* [Records shown]
════════════════
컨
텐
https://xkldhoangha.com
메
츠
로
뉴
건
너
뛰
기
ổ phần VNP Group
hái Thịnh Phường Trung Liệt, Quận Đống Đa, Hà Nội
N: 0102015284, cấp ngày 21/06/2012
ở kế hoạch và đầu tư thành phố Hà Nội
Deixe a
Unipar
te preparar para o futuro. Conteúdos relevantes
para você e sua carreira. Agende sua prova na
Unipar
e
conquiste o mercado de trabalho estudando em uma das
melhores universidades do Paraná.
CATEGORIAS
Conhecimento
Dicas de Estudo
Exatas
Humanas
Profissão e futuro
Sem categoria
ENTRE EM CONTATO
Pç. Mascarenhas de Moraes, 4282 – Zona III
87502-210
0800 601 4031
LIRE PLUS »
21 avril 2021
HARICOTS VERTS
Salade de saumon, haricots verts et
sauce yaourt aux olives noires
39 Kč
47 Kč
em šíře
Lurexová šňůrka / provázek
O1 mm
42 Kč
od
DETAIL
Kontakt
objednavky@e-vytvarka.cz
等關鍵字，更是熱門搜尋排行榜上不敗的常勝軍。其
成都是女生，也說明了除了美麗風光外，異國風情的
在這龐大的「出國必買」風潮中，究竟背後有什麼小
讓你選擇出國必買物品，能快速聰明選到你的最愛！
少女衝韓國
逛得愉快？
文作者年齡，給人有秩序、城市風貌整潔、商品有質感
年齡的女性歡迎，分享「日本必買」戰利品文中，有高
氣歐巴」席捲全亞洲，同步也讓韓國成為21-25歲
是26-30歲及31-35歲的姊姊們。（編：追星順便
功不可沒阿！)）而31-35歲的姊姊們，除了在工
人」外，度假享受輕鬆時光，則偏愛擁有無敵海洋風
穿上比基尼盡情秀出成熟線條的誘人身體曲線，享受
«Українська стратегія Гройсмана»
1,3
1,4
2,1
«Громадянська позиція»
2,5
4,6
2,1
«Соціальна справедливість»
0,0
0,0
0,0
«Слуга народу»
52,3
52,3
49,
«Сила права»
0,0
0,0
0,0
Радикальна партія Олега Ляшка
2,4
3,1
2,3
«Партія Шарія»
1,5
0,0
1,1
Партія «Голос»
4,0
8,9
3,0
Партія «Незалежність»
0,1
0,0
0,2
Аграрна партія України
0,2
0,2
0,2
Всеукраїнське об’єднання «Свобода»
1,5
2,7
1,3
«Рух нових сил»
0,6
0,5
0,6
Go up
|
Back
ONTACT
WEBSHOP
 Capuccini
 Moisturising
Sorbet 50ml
════════════════
* [Task details] From top to bottom, repeat the material above word for word.

* [Response to the exercise]
컨
텐
https://xkldhoangha.com
메
츠
로
뉴
건
너
뛰
기
ổ phần VNP Group
hái Thịnh Phường Trung Liệt, Quận Đống Đa, Hà Nội
N: 0102015284, cấp ngày 21/06/2012
ở kế hoạch và đầu tư thành phố Hà Nội
Deixe a
Unipar
te preparar para o futuro. Conteúdos relevantes
para você e sua carreira. Agende sua prova na
Unipar
e
conquiste o mercado de trabalho estudando em uma das
melhores universidades do Paraná.
CATEGORIAS
Conhecimento
Dicas de Estudo
Exatas
Humanas
Profissão e futuro
Sem categoria
ENTRE EM CONTATO
Pç. Mascarenhas de Moraes, 4282 – Zona III
87502-210
0800 601 4031
LIRE PLUS »
21 avril 2021
HARICOTS VERTS
Salade de saumon, haricots verts et
sauce yaourt aux olives noires
39 Kč
47 Kč
em šíře
Lurexová šňůrka / provázek
O1 mm
42 Kč
od
DETAIL
Kontakt
objednavky@e-vytvarka.cz
等關鍵字，更是熱門搜尋排行榜上不敗的常勝軍。其
成都是女生，也說明了除了美麗風光外，異國風情的
在這龐大的「出國必買」風潮中，究竟背後有什麼小
讓你選擇出國必買物品，能快速聰明選到你的最愛！
少女衝韓國
逛得愉快？
文作者年齡，給人有秩序、城市風貌整潔、商品有質感
年齡的女性歡迎，分享「日本必買」戰利品文中，有高
氣歐巴」席捲全亞洲，同步也讓韓國成為21-25歲
是26-30歲及31-35歲的姊姊們。（編：追星順便
功不可沒阿！)）而31-35歲的姊姊們，除了在工
人」外，度假享受輕鬆時光，則偏愛擁有無敵海洋風
穿上比基尼盡情秀出成熟線條的誘人身體曲線，享受
«Українська стратегія Гройсмана»
1,3
1,4
2,1
«Громадянська позиція»
2,5
4,6
2,1
«Соціальна справедливість»
0,0
0,0
0,0
«Слуга народу»
52,3
52,3
49,
«Сила права»
0,0
0,0
0,0
Радикальна партія Олега Ляшка
2,4
3,1
2,3
«Партія Шарія»
1,5
0,0
1,1
Партія «Голос»
4,0
8,9
3,0
Партія «Незалежність»
0,1
0,0
0,2
Аграрна партія України
0,2
0,2
0,2
Всеукраїнське об’єднання «Свобода»
1,5
2,7
1,3
«Рух нових сил»
0,6
0,5
0,6
Go up
|
Back
ONTACT
WEBSHOP
 Capuccini
 Moisturising
Sorbet 50ml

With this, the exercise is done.